Eu Visto Preto Por Dentro e Por Fora

1 0 0
                                    


Gabriel:

Era mais uma noite na quebrada, e a brisa fria acariciava meu rosto enquanto eu caminhava pelas ruas. Estava vestido de preto, como sempre. Era uma escolha consciente, uma maneira de expressar a minha identidade e a luta que carregava no peito. “Eu visto preto por dentro e por fora.” Essa frase ecoava em minha mente, uma declaração que significava muito mais do que apenas uma cor.

O preto não era apenas uma cor de roupa; era uma forma de resistência, uma camada de proteção contra o mundo que muitas vezes se mostrava hostil. Era o manto que me envolvia, cobrindo não apenas meu corpo, mas também minha alma. A cor representava a dor e a luta de todos nós que crescemos nas quebradas, onde cada dia é uma batalha pela sobrevivência.

Ao passar pela praça, vi um grupo de amigos reunidos, compartilhando risadas e histórias. O ambiente tinha um ar de alegria que contrastava com a realidade dura que vivíamos. “Ei, Gabriel!” chamou o Júnior, um amigo de infância, enquanto acenava. “Vem cá, mano! Tô falando pra galera que cê é o rei da rima!”

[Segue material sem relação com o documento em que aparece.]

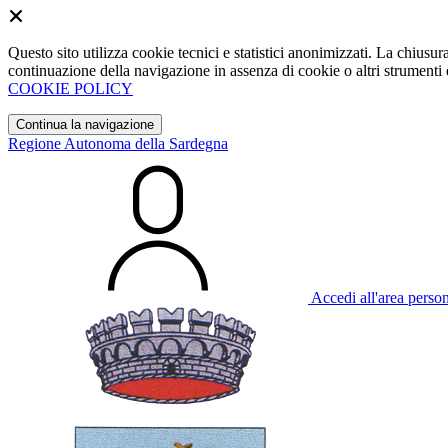
Questo sito utilizza cookie tecnici e statistici anonimizzati. La chiu
continuazione della navigazione in assenza di cookie o altri strumenti d
COOKIE POLICY
Continua la navigazione
Regione Autonoma della Sardegna
Accedi all'area perso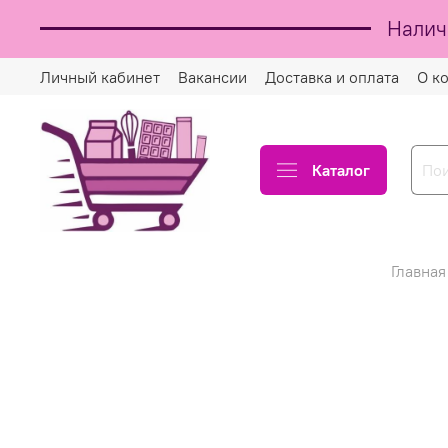
Налич
Личный кабинет
Вакансии
Доставка и оплата
О к
Каталог
Главная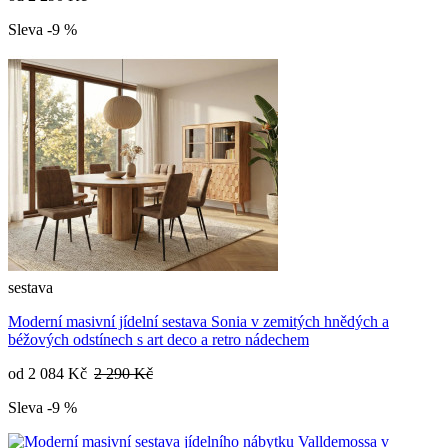
Sleva -9 %
sestava
Moderní masivní jídelní sestava Sonia v zemitých hnědých a
béžových odstínech s art deco a retro nádechem
od
2 084 Kč
2 290 Kč
Sleva -9 %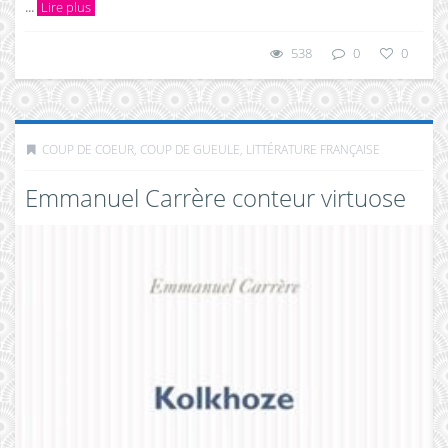
...
Lire plus
538
0
0
COUP DE COEUR, COUP DE GUEULE
,
LITTÉRATURE FRANÇAISE
Emmanuel Carrère conteur virtuose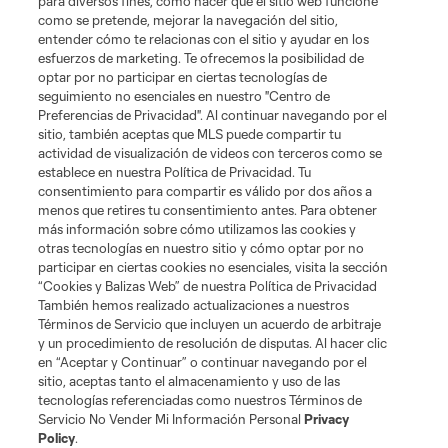
para diversos fines, como hacer que el sitio web funcione
Tickets
como se pretende, mejorar la navegación del sitio,
entender cómo te relacionas con el sitio y ayudar en los
esfuerzos de marketing. Te ofrecemos la posibilidad de
News
optar por no participar en ciertas tecnologías de
seguimiento no esenciales en nuestro "Centro de
Preferencias de Privacidad". Al continuar navegando por el
MLSSOCCER.COM
sitio, también aceptas que MLS puede compartir tu
actividad de visualización de videos con terceros como se
establece en nuestra Política de Privacidad. Tu
consentimiento para compartir es válido por dos años a
menos que retires tu consentimiento antes. Para obtener
más información sobre cómo utilizamos las cookies y
otras tecnologías en nuestro sitio y cómo optar por no
participar en ciertas cookies no esenciales, visita la sección
“Cookies y Balizas Web” de nuestra Política de Privacidad
También hemos realizado actualizaciones a nuestros
Términos de Servicio que incluyen un acuerdo de arbitraje
Terminos de servicio
Politica de privacidad
y un procedimiento de resolución de disputas. Al hacer clic
Do Not Sell or Share My Personal Information
Cookies Settings
en “Aceptar y Continuar” o continuar navegando por el
©2026 MLS. The Major League Soccer and MLS name and shield are
sitio, aceptas tanto el almacenamiento y uso de las
registered trademarks of Major League Soccer, L.L.C. (“MLS”). The names
tecnologías referenciadas como nuestros Términos de
and logos of MLS teams are registered and/or common law trademarks of
Servicio No Vender Mi Información Personal
Privacy
MLS or are used with the permission of their owners. Any unauthorized use
Policy
.
is forbidden.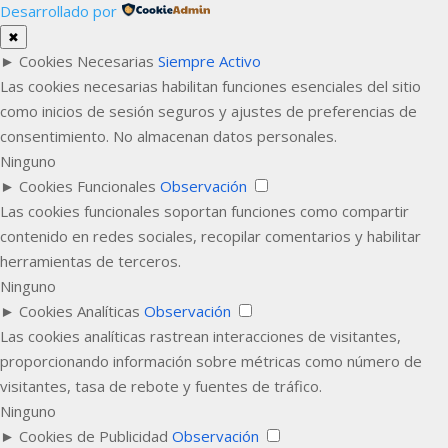
Desarrollado por
✖
►
Cookies Necesarias
Siempre Activo
Las cookies necesarias habilitan funciones esenciales del sitio
como inicios de sesión seguros y ajustes de preferencias de
consentimiento. No almacenan datos personales.
Ninguno
►
Cookies Funcionales
Observación
Las cookies funcionales soportan funciones como compartir
contenido en redes sociales, recopilar comentarios y habilitar
herramientas de terceros.
Ninguno
►
Cookies Analíticas
Observación
Las cookies analíticas rastrean interacciones de visitantes,
proporcionando información sobre métricas como número de
visitantes, tasa de rebote y fuentes de tráfico.
Ninguno
►
Cookies de Publicidad
Observación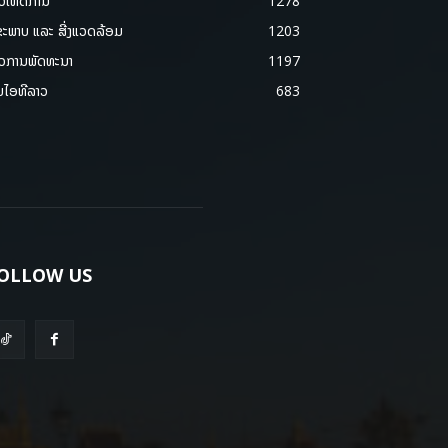
າວເຫດການ
1278
ຂະພາບ ແລະ ສີ່ງແວດລ້ອມ
1203
າວການພັດທະນາ
1197
ມໄອທີລາວ
683
OLLOW US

Sorri, mas no fundo, sabia que ser o “rei da rima” era mais um rótulo que colocavam em mim. Eu apenas contava as histórias que vivia, as dores que carregava e as alegrias que encontrava nas pequenas coisas. “Valeu, Júnior, mas não sou rei de nada. Sou apenas um cara que veste preto por dentro e por fora, tentando fazer a voz da quebrada ser ouvida.”

O grupo se reuniu em torno de mim, e as conversas começaram a fluir. A música alta tocava ao fundo, e eu não pude evitar a sensação de que aquela união, aquela força, era o que realmente importava. As palavras começaram a sair, e a rima tomou conta do ar. “Escuta isso, mano!” eu disse, e comecei a rimar sobre a vida na favela, sobre as lutas e a resistência.

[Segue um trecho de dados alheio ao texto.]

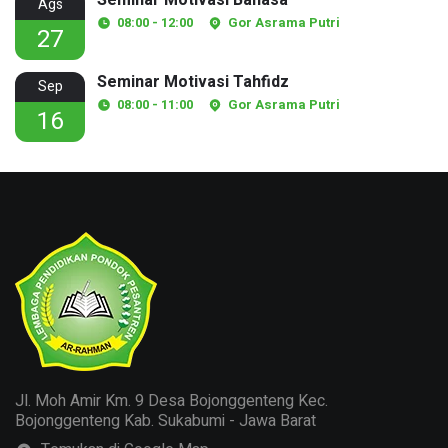
Ags
08:00 - 12:00
Gor Asrama Putri
27
Seminar Motivasi Tahfidz
Sep
08:00 - 11:00
Gor Asrama Putri
16
Jl. Moh Amir Km. 9 Desa Bojonggenteng Kec.
Bojonggenteng Kab. Sukabumi - Jawa Barat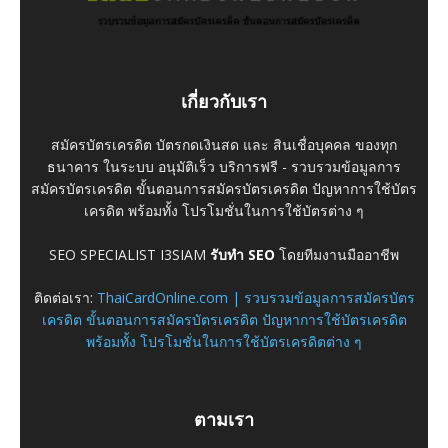
เกี่ยวกับเรา
สมัครบัตรเครดิต บัตรกดเงินสด และ สินเชื่อบุคคล ของทุก
ธนาคาร ในระบบ อนุมัติเร็ว บริการฟรี - รวบรวมข้อมูลการ
สมัครบัตรเครดิต ขั้นตอนการสมัครบัตรเครดิต ปัญหาการใช้บัตร
เครดิต พร้อมทั้ง โปรโมชั่นในการใช้บัตรต่าง ๆ
SEO SPECIALIST I3SIAM
รับทำ SEO
โดยทีมงานมืออาชีพ
ติดต่อเรา:
ThaiCardOnline.com | รวบรวมข้อมูลการสมัครบัตร
เครดิต ขั้นตอนการสมัครบัตรเครดิต ปัญหาการใช้บัตรเครดิต
พร้อมทั้ง โปรโมชั่นในการใช้บัตรเครดิตต่าง ๆ
ตามเรา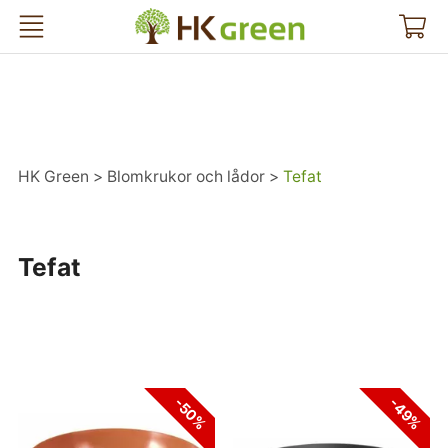
HK Green
HK Green
Blomkrukor och lådor
Tefat
Tefat
-50%
-49%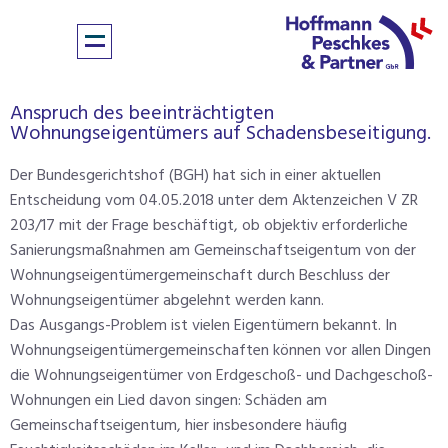
Anspruch des beeinträchtigten
Wohnungseigentümers auf Schadensbeseitigung.
Der Bundesgerichtshof (BGH) hat sich in einer aktuellen
Entscheidung vom 04.05.2018 unter dem Aktenzeichen V ZR
203/17 mit der Frage beschäftigt, ob objektiv erforderliche
Sanierungsmaßnahmen am Gemeinschaftseigentum von der
Wohnungseigentümergemeinschaft durch Beschluss der
Wohnungseigentümer abgelehnt werden kann.
Das Ausgangs-Problem ist vielen Eigentümern bekannt. In
Wohnungseigentümergemeinschaften können vor allen Dingen
die Wohnungseigentümer von Erdgeschoß- und Dachgeschoß-
Wohnungen ein Lied davon singen: Schäden am
Gemeinschaftseigentum, hier insbesondere häufig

“Visto preto, meu irmão, na pele e na mente,
A cada dia é um desafio, uma guerra latente.
Os que vêm do gueto, com alma e sem medo,
Fazem história na quebrada, mesmo em meio ao enredo.
Os ricos observam, mas nunca entendem,
Que o amor e a luta na favela não se prendem.”

A energia do grupo aumentava, e a vibração das rimas se espalhava. O olhar de cada um ali estava focado, como se as palavras que eu falava fossem um reflexo de suas próprias vidas. Eu sabia que cada um deles vestia seu próprio preto, suas próprias cicatrizes, suas próprias lutas.

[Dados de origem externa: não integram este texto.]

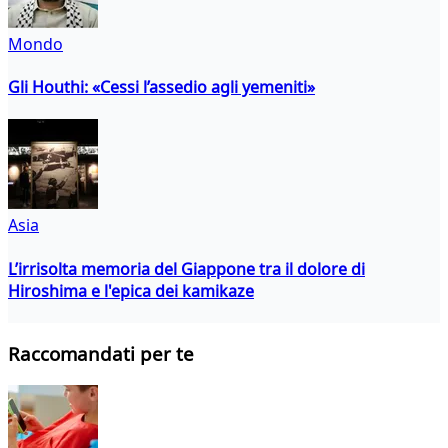
Mondo
Gli Houthi: «Cessi l’assedio agli yemeniti»
Asia
L’irrisolta memoria del Giappone tra il dolore di
Hiroshima e l'epica dei kamikaze
Raccomandati per te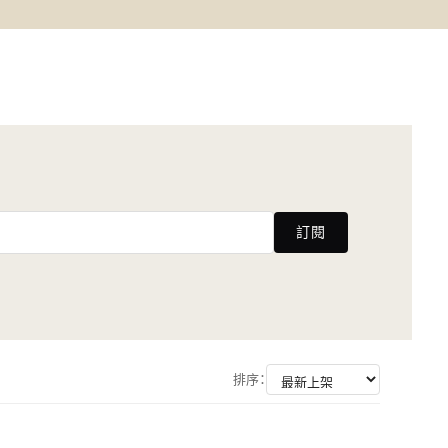
訂閱
排序：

“É isso, Gabriel! Continua!” gritou o Thiago, incentivando. “Fala pra eles que a gente não tá aqui de passagem. Somos guerreiros, e essa quebrada é nossa casa!”

E assim, continuamos a rimar, cada verso trazendo à tona a realidade que vivíamos. Falamos sobre a dor, a perda, mas também sobre a força, a amizade e a luta diária. O preto que eu vestia não era apenas um símbolo; era um manifesto, uma forma de resistência.

“Eu visto preto, e isso é mais do que roupa,
É a pele, a história, é tudo que nos rouba.
Mas também é amor, é união, é verdade,
Na quebrada, encontramos nossa própria identidade.”

Enquanto as rimas ecoavam pela praça, percebi que, mesmo nas dificuldades, havia beleza. O preto que eu vestia, por dentro e por fora, era um lembrete constante de que, apesar das adversidades, éramos mais do que sobreviventes; éramos criadores, sonhadores e, acima de tudo, lutadores.

Quando a noite avançou, a energia do grupo continuava intensa. Víamos juntos o sol se pôr, refletindo sobre as lutas que ainda teríamos pela frente, mas também sobre a força que tínhamos. Vesti meu preto com orgulho, sabendo que ele era uma parte vital da minha identidade e do meu legado.

“Que venham os desafios, eu tô preparado,” pensei, enquanto a noite caía sobre a quebrada, e a música e as risadas se misturavam em um hino de resistência e amor.